Db2 Big SQL complex data types and JSON data
Db2® Big SQL supports complex types, such as array-of-rows and map-of-rows, and you can use these complex data types with JSON data.
JSON data can contain nested data in both array-of-rows and map-of-rows contexts. For
example:
Array-of-Rows:
"my_friends":
[
{"id":1,"name":"Michael Strong","gender":"male"},
{"id":2,"name":"John Smith","gender":"male"},
{"id":3,"name":"Pat Brown","gender":"female"}
]
Map-of-Rows:
"my_users":{
"user1":{"id":1,"firstname":"Michael ","surname":"Strong","age":48},
"user2":{"id":2,"firstname":"John ","surname":"Smith","age":72},
"user3":{"id":3,"firstname":"Pat ","surname":"Brown","age":71}
}
When you use a JSON SerDe to work with JSON data, the table field names must match the JSON field names, and it's important that you be familiar with the structure and layout of the data being used for the table, because the column types and names determine the table that must be created.
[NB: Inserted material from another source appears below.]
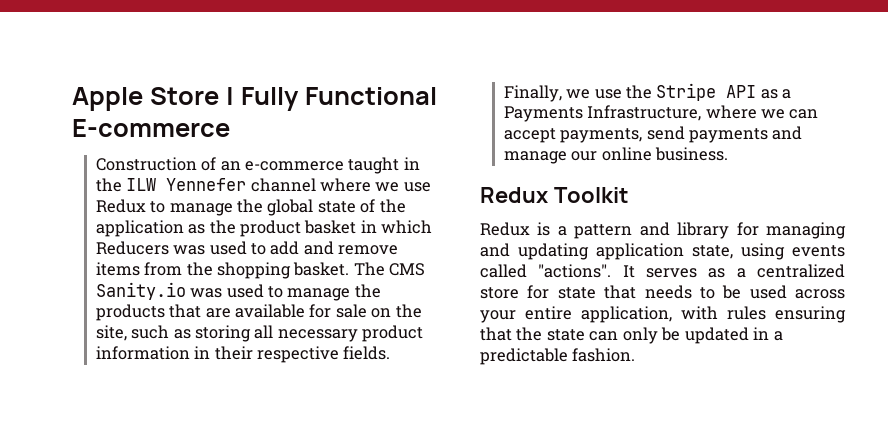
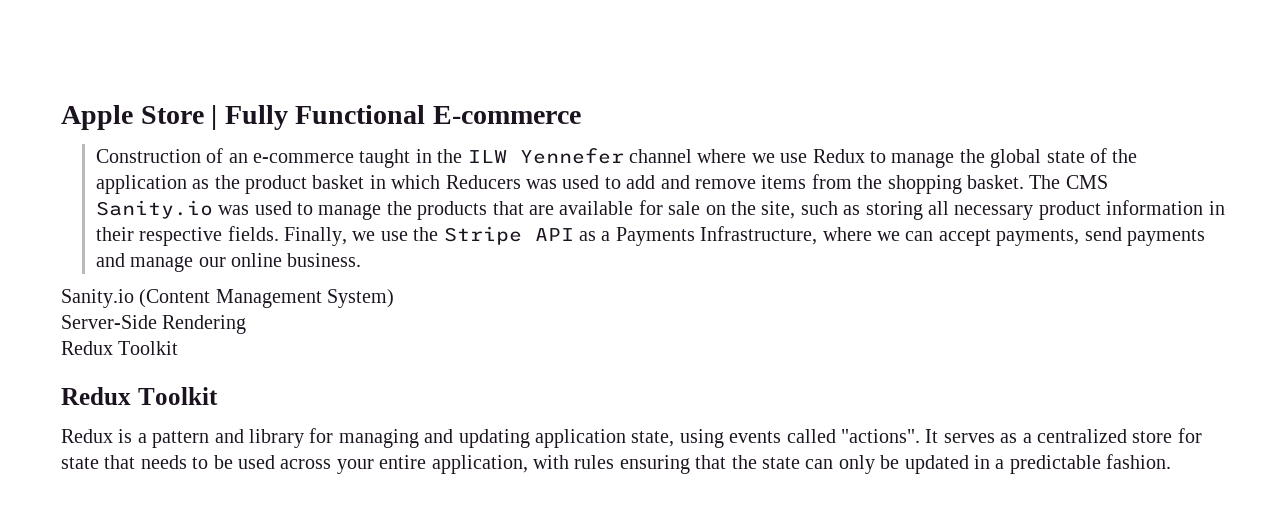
(728, 154) none -> [61,289,395,308] [61,315,247,334] [61,341,179,355] // Sanity.io (Content Management System) // Server-Side Rendering // Redux Toolkit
The following example shows you how to use Db2 Big SQL complex data types with JSON data. The example is based on the following table:
CREATE EXTERNAL HADOOP TABLE cdtj
(
id BIGINT,
this_user ROW (
id INT,
name VARCHAR(20),
screen_name VARCHAR(100)
),
myvalues DECIMAL(10,3) array[3],
available MAP<VARCHAR(10), BOOLEAN>,
my_friends ROW (
id BIGINT,
name VARCHAR(20),
gender VARCHAR(6)
) array[3],
my_users MAP<VARCHAR(10), STRUCT<id : BIGINT, firstname :
VARCHAR(10), surname : VARCHAR(10), age : INT > >
)
ROW FORMAT SERDE 'org.apache.hive.hcatalog.data.JsonSerDe'
LOCATION '/tmp/myjsondata';
Copy your data files to the appropriate location in the HDFS. In this example, the JSON data
files are copied to /tmp/myjsondata. The following snippet shows some example
data.
Important: Because
JSON data is typically used with the TEXTFILE format, this snippet represents a single row of data
that must be formatted as a single line of
text.
The following snippet shows the
same example data formatted for readability:{"id":1,"this_user":{"id":1,"name":"Steve Mike","screen_name":"smk22"}, "myvalues":1248347.424,3774492.115,7029108.14],"available":{"Michael":true,"John":false,"Pat":false},"my_friends":[{"id":11,"name":"Michael Strong","gender":"male"},{"id":2,"name":"John Smith","gender":"male"},{"id":3,"name":"Pat Brown","gender":"female"}],"my_users":{"user1":{"id":100,"firstname":"Peter","surname":"Jones","age":20},"user2":"id":200,"firstname":"Jess","surname":"Carre","age":29},"user3":{"id":300,"firstname":"Tom","surname":"Mitch","age":32}}}
{"id":1,"this_user":
{"id":1,"name":"Steve Mike","screen_name":"smk22"},
"myvalues":[1248347.424,3774492.115,7029108.14],
"available":{"Michael":true,"John":false,"Pat":false},
"my_friends":[
{"id":11,"name":"Michael Strong","gender":"male"},
{"id":2,"name":"John Smith","gender":"male"},
{"id":3,"name":"Pat Brown","gender":"female"}],
"my_users":{
"user1":{"id":100,"firstname":"Peter","surname":"Jones","age":20},
"user2":{"id":200,"firstname":"Jess","surname":"Carre","age":29},
"user3":{"id":300,"firstname":"Tom","surname":"Mitch","age":32}}}
Use a SELECT statement to query both simple and complex data. For
example:
SELECT id, this_user.name, myvalues[1],available['Pat'],
my_friends[1].id,my_users['user1'].id
FROM cdtj
The output might look like the following
example:
ID 2 3 4 5 6
-------------------- -------------------- ------------ ------ -------------------- --------------------
1 Steve Mike 1248347.424 0 11 100
1 record(s) selected.